◆ **Data for the task**:
● ● ●

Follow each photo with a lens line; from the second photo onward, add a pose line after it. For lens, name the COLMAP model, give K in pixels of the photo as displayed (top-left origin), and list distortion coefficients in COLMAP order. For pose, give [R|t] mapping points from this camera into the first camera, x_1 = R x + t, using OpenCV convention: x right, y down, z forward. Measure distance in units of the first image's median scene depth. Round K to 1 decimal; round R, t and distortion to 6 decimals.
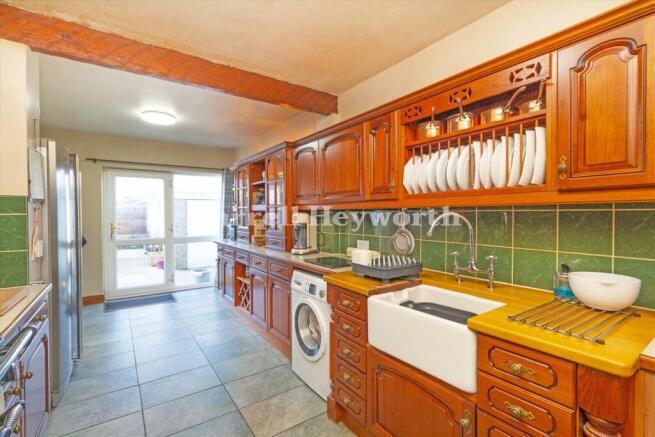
lens RADIAL K [[304.3, 0, 326.1], [0, 304.3, 216.1], [0, 0, 1]] dist [0.006222, 0.002108]
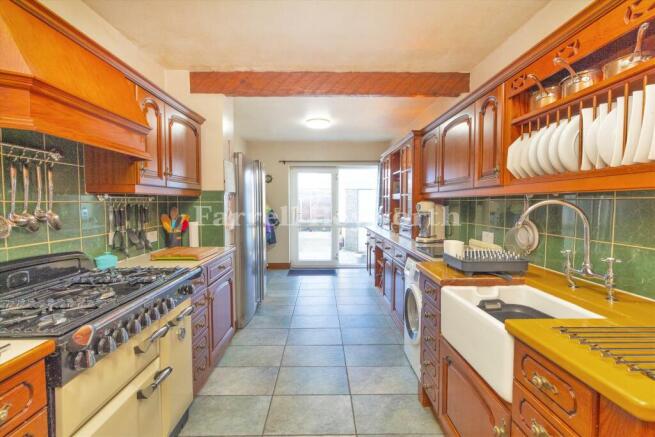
lens RADIAL K [[304.3, 0, 325.6], [0, 304.3, 217.3], [0, 0, 1]] dist [0.006222, 0.002108]
pose [[0.831263, 0.028078, -0.555170, 0.284123], [-0.005586, 0.999095, 0.042165, 0.001540], [0.555851, -0.031949, 0.830668, -0.014369]]
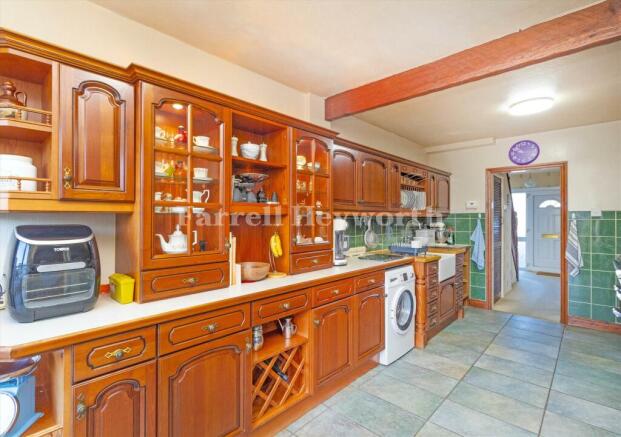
lens RADIAL K [[285.5, 0, 309.1], [0, 285.5, 221.8], [0, 0, 1]] dist [0.001947, 0.000028]
pose [[-0.186143, 0.002647, 0.982519, -1.304373], [0.013753, 0.999905, -0.000088, -0.005049], [-0.982426, 0.013496, -0.186162, 1.810402]]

● ● ●

◆ **What you have to do**:
Reproduce the rows above word for word, starting with their first line and going on through the line with "-0.031949, 0.830668, -0.014369]]". Leave the pictures out of your copy.

◆ **Answer box**:
Follow each photo with a lens line; from the second photo onward, add a pose line after it. For lens, name the COLMAP model, give K in pixels of the photo as displayed (top-left origin), and list distortion coefficients in COLMAP order. For pose, give [R|t] mapping points from this camera into the first camera, x_1 = R x + t, using OpenCV convention: x right, y down, z forward. Measure distance in units of the first image's median scene depth. Round K to 1 decimal; round R, t and distortion to 6 decimals.
lens RADIAL K [[304.3, 0, 326.1], [0, 304.3, 216.1], [0, 0, 1]] dist [0.006222, 0.002108]
lens RADIAL K [[304.3, 0, 325.6], [0, 304.3, 217.3], [0, 0, 1]] dist [0.006222, 0.002108]
pose [[0.831263, 0.028078, -0.555170, 0.284123], [-0.005586, 0.999095, 0.042165, 0.001540], [0.555851, -0.031949, 0.830668, -0.014369]]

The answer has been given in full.